TEXT SECTION ::
=======
# Using a Convolutional Neural Network (CNN) to Classify Images

Source code here:
https://github.com/wwoo/tf_box_classify

This is a simple example demonstrating how to classify images from a webcam using TensorFlow.  The model is a convolutional neural network (CNN) that classifies images of a box into four classes (upright, tilted, open and spilled).

In [None]:
import tensorflow as tf
import numpy as np
import os
import time

from IPython.display import display, Image

In [None]:
# hyper parameters to use for training
TRAIN_BATCH_SIZE = 10
TRAIN_EPOCHS = 5
VALID_BATCH_SIZE = 40
VALID_EPOCHS = None
SHUFFLE_BATCHES = True
LEARNING_RATE = 0.01
NUM_CLASSES = 4
KEEP_PROB = 0.75

In [None]:
# image parameters
IMAGE_SIZE = 150
IMAGE_RESIZE_FACTOR = 1
IMAGE_CHANNELS = 1

Let's see a sample of our training images.

In [None]:
display(Image(filename='../images/normal_processed/normal-0.jpg'))
display(Image(filename='../images/normal_processed/normal-5.jpg'))
display(Image(filename='../images/normal_processed/normal-10.jpg'))
display(Image(filename='../images/normal_processed/normal-15.jpg'))

Let's have a look at an excerpt of our labeled training data:

In [None]:
with open('../train.txt', 'r') as f:
    for i in range(0, 20):
        print(f.readline().rstrip())

Our validation dataset is similarly labeled.
=======
WRITTEN EXERCISE 1 :: Please transcribe the box-classification notebook above word for word, starting with "Let's have a" and going on through "is similarly labeled.".
WRITTEN EXERCISE 2 ::
Decide whether each statement agrees with the box-classification notebook above. Answer yes or no for each, and quote the words from the notebook that settle it.
(a) The model sorts images of a box into four classes.
(b) The training batch size is set to 40.
(c) The validation dataset carries no labels.
WRITTEN EXERCISE 3 :: Name every constant defined under the comment "# hyper parameters to use for training" in the box-classification notebook above.

DATA LINES ::
=======
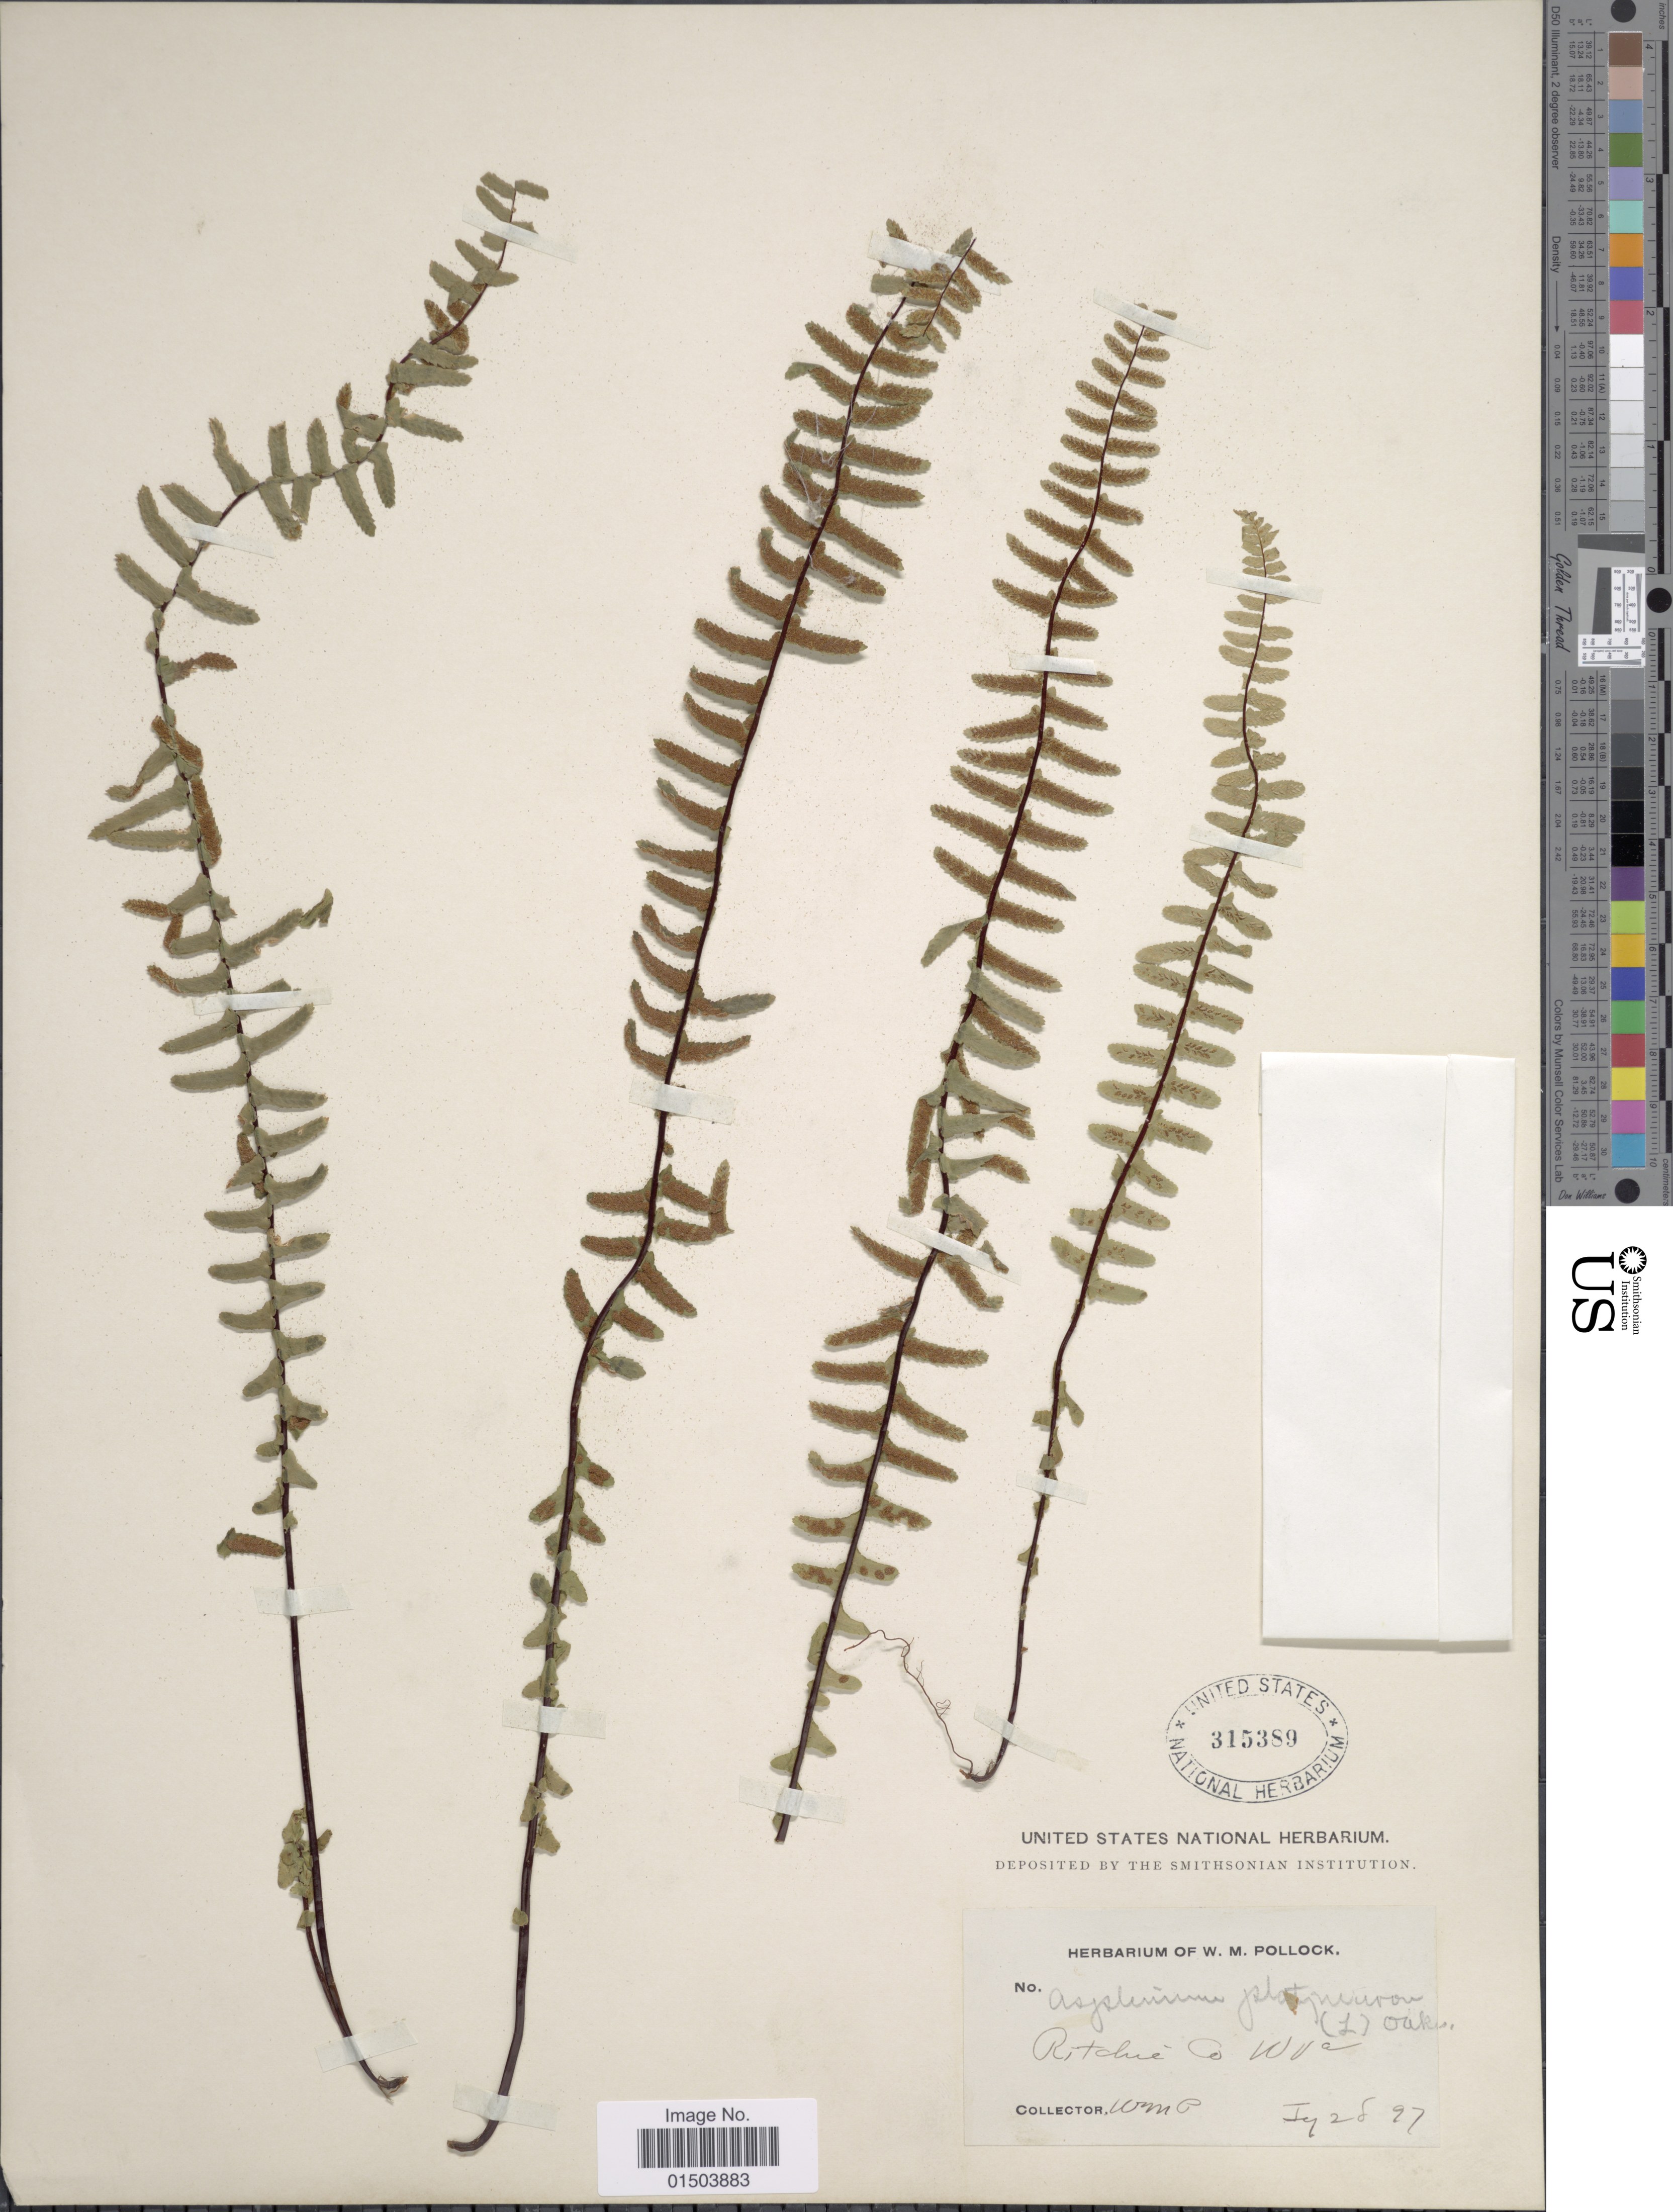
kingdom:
=======
PROBLEM SOLUTION 1 ::
Let's have a look at an excerpt of our labeled training data:

In [None]:
with open('../train.txt', 'r') as f:
    for i in range(0, 20):
        print(f.readline().rstrip())

Our validation dataset is similarly labeled.

PROBLEM SOLUTION 2 ::
(a) Yes: "classifies images of a box into four classes (upright, tilted, open and spilled)"
(b) No: "TRAIN_BATCH_SIZE = 10"
(c) No: "Our validation dataset is similarly labeled."

PROBLEM SOLUTION 3 :: TRAIN_BATCH_SIZE, TRAIN_EPOCHS, VALID_BATCH_SIZE, VALID_EPOCHS, SHUFFLE_BATCHES, LEARNING_RATE, NUM_CLASSES, KEEP_PROB